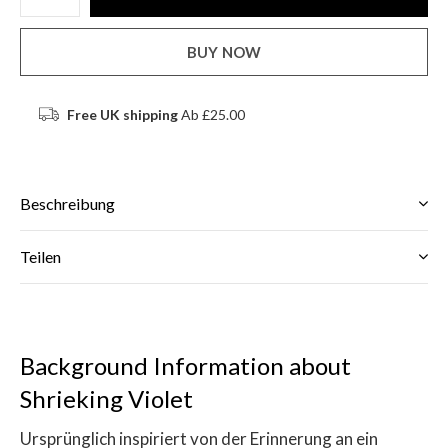
BUY NOW
Free UK shipping
Ab £25.00
Beschreibung
Teilen
Background Information about
Shrieking Violet
Ursprünglich inspiriert von der Erinnerung an ein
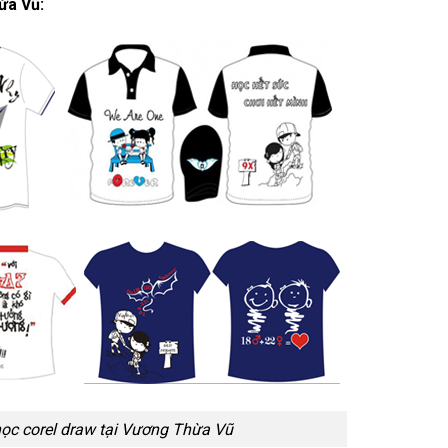
ừa Vũ:
ọc corel draw tại Vương Thừa Vũ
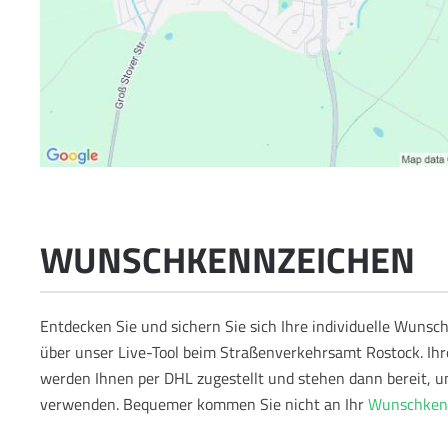
WUNSCHKENNZEICHEN
Entdecken Sie und sichern Sie sich Ihre individuelle Wun
über unser Live-Tool beim Straßenverkehrsamt Rostock. Ih
werden Ihnen per DHL zugestellt und stehen dann bereit, u
verwenden.
Bequemer kommen Sie nicht an Ihr
Wunschkenn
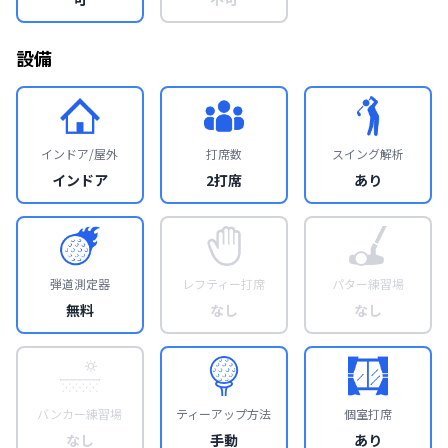
設備
インドア/屋外
打席数
スイング解析
インドア
2打席
あり
弾道測定器
レフティー打席
パター練習場
無料
なし
なし
バンカー練習場
ティーアップ方法
個室打席
なし
手動
あり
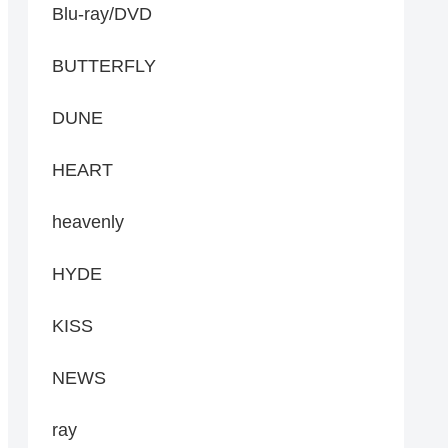
Blu-ray/DVD
BUTTERFLY
DUNE
HEART
heavenly
HYDE
KISS
NEWS
ray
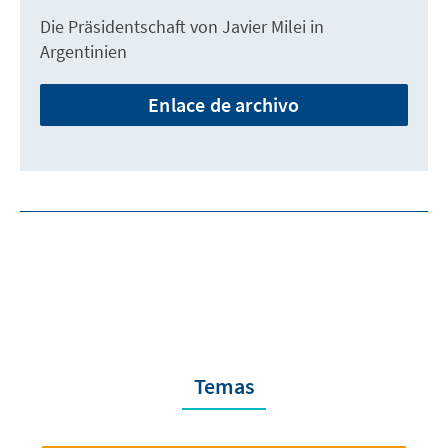
Die Präsidentschaft von Javier Milei in
Argentinien
Enlace de archivo
Temas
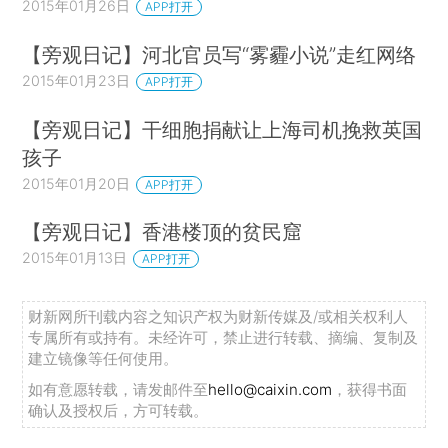
2015年01月26日
APP打开
【旁观日记】河北官员写“雾霾小说”走红网络
2015年01月23日
APP打开
【旁观日记】干细胞捐献让上海司机挽救英国
孩子
2015年01月20日
APP打开
【旁观日记】香港楼顶的贫民窟
2015年01月13日
APP打开
财新网所刊载内容之知识产权为财新传媒及/或相关权利人
专属所有或持有。未经许可，禁止进行转载、摘编、复制及
建立镜像等任何使用。
如有意愿转载，请发邮件至
hello@caixin.com
，获得书面
确认及授权后，方可转载。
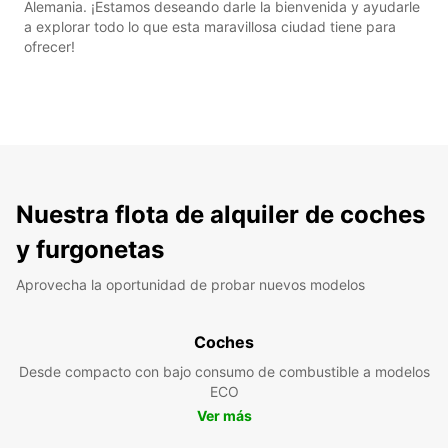
Alemania. ¡Estamos deseando darle la bienvenida y ayudarle
a explorar todo lo que esta maravillosa ciudad tiene para
ofrecer!
Nuestra flota de alquiler de coches
y furgonetas
Aprovecha la oportunidad de probar nuevos modelos
Coches
Desde compacto con bajo consumo de combustible a modelos
ECO
Ver más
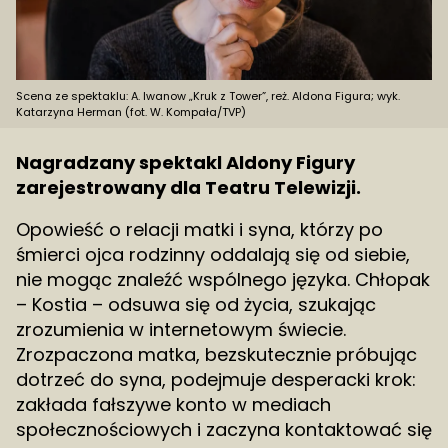
Scena ze spektaklu: A. Iwanow „Kruk z Tower”, reż. Aldona Figura; wyk.
Katarzyna Herman (fot. W. Kompała/TVP)
Nagradzany spektakl Aldony Figury
zarejestrowany dla Teatru Telewizji.
Opowieść o relacji matki i syna, którzy po
śmierci ojca rodzinny oddalają się od siebie,
nie mogąc znaleźć wspólnego języka. Chłopak
– Kostia – odsuwa się od życia, szukając
zrozumienia w internetowym świecie.
Zrozpaczona matka, bezskutecznie próbując
dotrzeć do syna, podejmuje desperacki krok:
zakłada fałszywe konto w mediach
społecznościowych i zaczyna kontaktować się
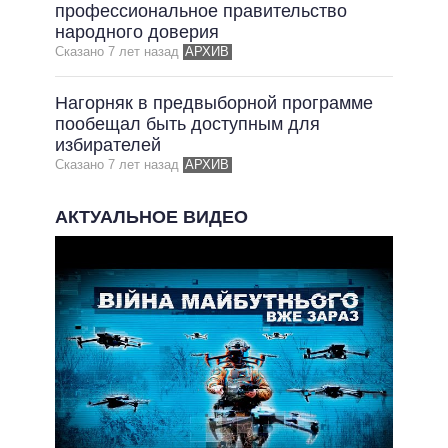
ОБЕЩАНИЯ В ПРОЦЕССЕ
профессиональное правительство
народного доверия
ВСЕ ОБЕЩАНИЯ
Сказано 7 лет назад
АРХИВ
АРХИВНЫЕ ОБЕЩАНИЯ
Нагорняк в предвыборной программе
пообещал быть доступным для
избирателей
Сказано 7 лет назад
АРХИВ
АКТУАЛЬНОЕ ВИДЕО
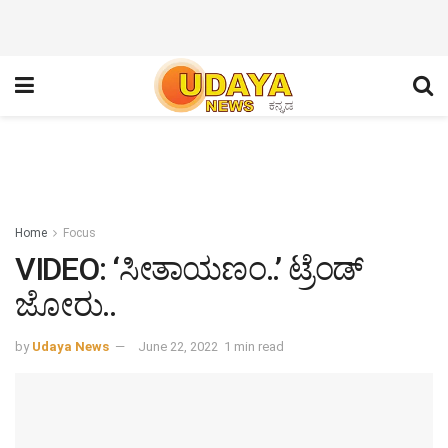
Home
Focus
VIDEO: ‘ಸೀತಾಯಣಂ..’ ಟ್ರೆಂಡ್
ಜೋರು..
by
Udaya News
June 22, 2022
1 min read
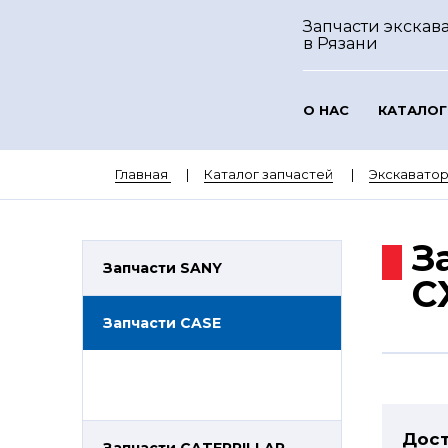
Запчасти экскава
в Рязани
О НАС
КАТАЛОГ
Главная
Каталог запчастей
Экскавато
З
Запчасти SANY
C
Запчасти CASE
Дост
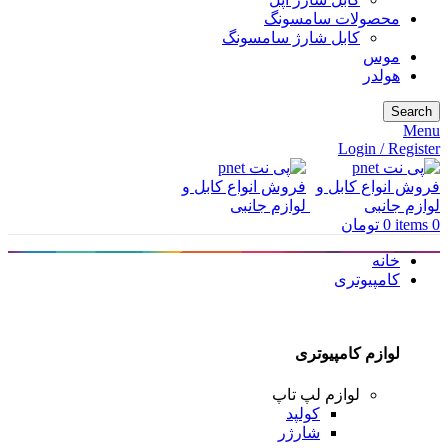
محصولات سامسونگ
کابل شارژ سامسونگ
موس
هولدر
Search
Menu
Login / Register
0
items
0
تومان
خانه
کامپیوتری
لوازم کامپیوتری
لوازم لپ تاپ
کولپد
شارژر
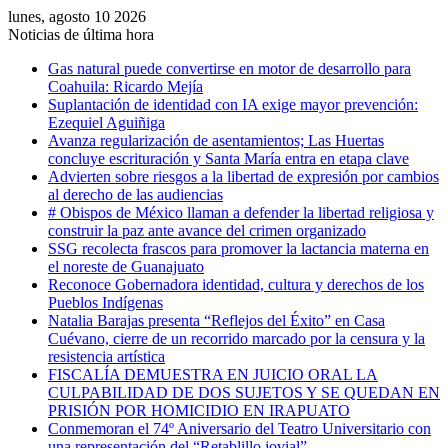
lunes, agosto 10 2026
Noticias de última hora
Gas natural puede convertirse en motor de desarrollo para
Coahuila: Ricardo Mejía
Suplantación de identidad con IA exige mayor prevención:
Ezequiel Aguiñiga
Avanza regularización de asentamientos; Las Huertas
concluye escrituración y Santa María entra en etapa clave
Advierten sobre riesgos a la libertad de expresión por cambios
al derecho de las audiencias
# Obispos de México llaman a defender la libertad religiosa y
construir la paz ante avance del crimen organizado
SSG recolecta frascos para promover la lactancia materna en
el noreste de Guanajuato
Reconoce Gobernadora identidad, cultura y derechos de los
Pueblos Indígenas
Natalia Barajas presenta “Reflejos del Éxito” en Casa
Cuévano, cierre de un recorrido marcado por la censura y la
resistencia artística
FISCALÍA DEMUESTRA EN JUICIO ORAL LA
CULPABILIDAD DE DOS SUJETOS Y SE QUEDAN EN
PRISIÓN POR HOMICIDIO EN IRAPUATO
Conmemoran el 74º Aniversario del Teatro Universitario con
una representación del “Retablillo jovial”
======
ASSIGNED TASK
Considering the records above, how many lines hold "ОБЕЩАНИЯ"? Please answer with only the number.

WRITTEN RESPONSE
3